On April 22, over twenty ecologists, animal scientists, field biologists, agronomists, and resource economists spent the day on Capitol Hill, encouraging strong federal investment in the agricultural and biological sciences.  The Biological Ecological Sciences Coalition (BESC) and the Coalition on Funding Agricultural Research Missions (CoFARM) organize the event each spring, the time of year that Congress turns its attention to appropriations. 

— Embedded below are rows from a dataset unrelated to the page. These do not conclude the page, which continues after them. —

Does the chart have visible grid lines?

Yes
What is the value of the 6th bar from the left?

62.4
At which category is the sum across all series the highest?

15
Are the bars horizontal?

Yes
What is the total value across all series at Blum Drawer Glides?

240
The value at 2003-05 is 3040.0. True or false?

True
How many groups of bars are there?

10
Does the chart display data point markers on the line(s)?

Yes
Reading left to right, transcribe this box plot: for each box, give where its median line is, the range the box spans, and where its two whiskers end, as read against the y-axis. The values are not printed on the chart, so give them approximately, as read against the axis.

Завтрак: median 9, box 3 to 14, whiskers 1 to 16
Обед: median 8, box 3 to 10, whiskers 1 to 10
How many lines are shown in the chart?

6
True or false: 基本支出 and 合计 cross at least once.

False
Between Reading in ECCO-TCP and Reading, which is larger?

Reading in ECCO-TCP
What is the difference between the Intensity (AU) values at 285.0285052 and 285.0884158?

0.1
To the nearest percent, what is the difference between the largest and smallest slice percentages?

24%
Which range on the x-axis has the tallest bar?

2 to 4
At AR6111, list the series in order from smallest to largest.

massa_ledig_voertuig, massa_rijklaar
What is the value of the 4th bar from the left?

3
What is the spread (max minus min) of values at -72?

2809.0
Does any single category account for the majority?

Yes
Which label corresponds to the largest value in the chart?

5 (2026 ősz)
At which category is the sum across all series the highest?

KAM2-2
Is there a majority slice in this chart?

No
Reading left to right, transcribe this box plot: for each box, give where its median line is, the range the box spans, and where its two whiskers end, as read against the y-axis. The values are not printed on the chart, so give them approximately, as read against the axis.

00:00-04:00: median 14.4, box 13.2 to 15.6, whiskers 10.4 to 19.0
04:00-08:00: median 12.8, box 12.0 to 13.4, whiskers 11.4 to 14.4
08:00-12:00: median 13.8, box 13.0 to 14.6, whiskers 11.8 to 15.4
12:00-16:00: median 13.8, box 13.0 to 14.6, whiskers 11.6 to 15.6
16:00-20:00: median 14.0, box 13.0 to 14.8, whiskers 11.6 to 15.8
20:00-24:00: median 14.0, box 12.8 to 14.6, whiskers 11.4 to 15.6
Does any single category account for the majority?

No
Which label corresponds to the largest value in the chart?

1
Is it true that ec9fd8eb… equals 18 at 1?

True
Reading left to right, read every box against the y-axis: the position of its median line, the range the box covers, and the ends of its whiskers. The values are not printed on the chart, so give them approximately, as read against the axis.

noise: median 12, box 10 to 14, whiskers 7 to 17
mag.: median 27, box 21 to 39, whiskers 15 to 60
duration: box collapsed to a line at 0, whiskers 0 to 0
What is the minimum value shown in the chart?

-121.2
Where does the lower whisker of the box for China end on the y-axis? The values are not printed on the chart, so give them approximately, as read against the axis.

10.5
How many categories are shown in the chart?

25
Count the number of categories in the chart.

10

The BESC-CoFARM event focuses on two agencies that competitively fund research in the biological and agricultural sciences: the National Science Foundation (NSF) and USDA’s Agriculture and Food Research Initiative (AFRI).  The event also includes briefings by representatives from NSF, USDA, and congressional staff. 

This year, over a third of the participants were graduate students, including three sponsored by the Ecological Society of America through its Graduate Student Policy Award (www.esa.org/pao/newsroom/press2010/03022010.php).  Participants met with over 50 congressional offices, highlighting the research made possible by NSF and USDA AFRI, as well as the important role the agencies play in meeting national challenges ranging from energy and food security to conservation and human health.  

Scientists noted that the budgets of both NSF’s biology directorate (BIO) and USDA’s AFRI have been essentially flat over the last 10 years, when adjusted for inflation (excluding boosts from the 2009 economic stimulus package).  NSF BIO provides 68 percent of federal grant support for fundamental biological research at US universities and nonprofit research centers, while AFRI’s extramural grants fund research in plant health, food safety, renewable energy, and agriculture economics.  BESC-CoFARM participants requested that Congress fund NSF at its request of $7.4 billion and AFRI at its request of $429 million for fiscal year 2011.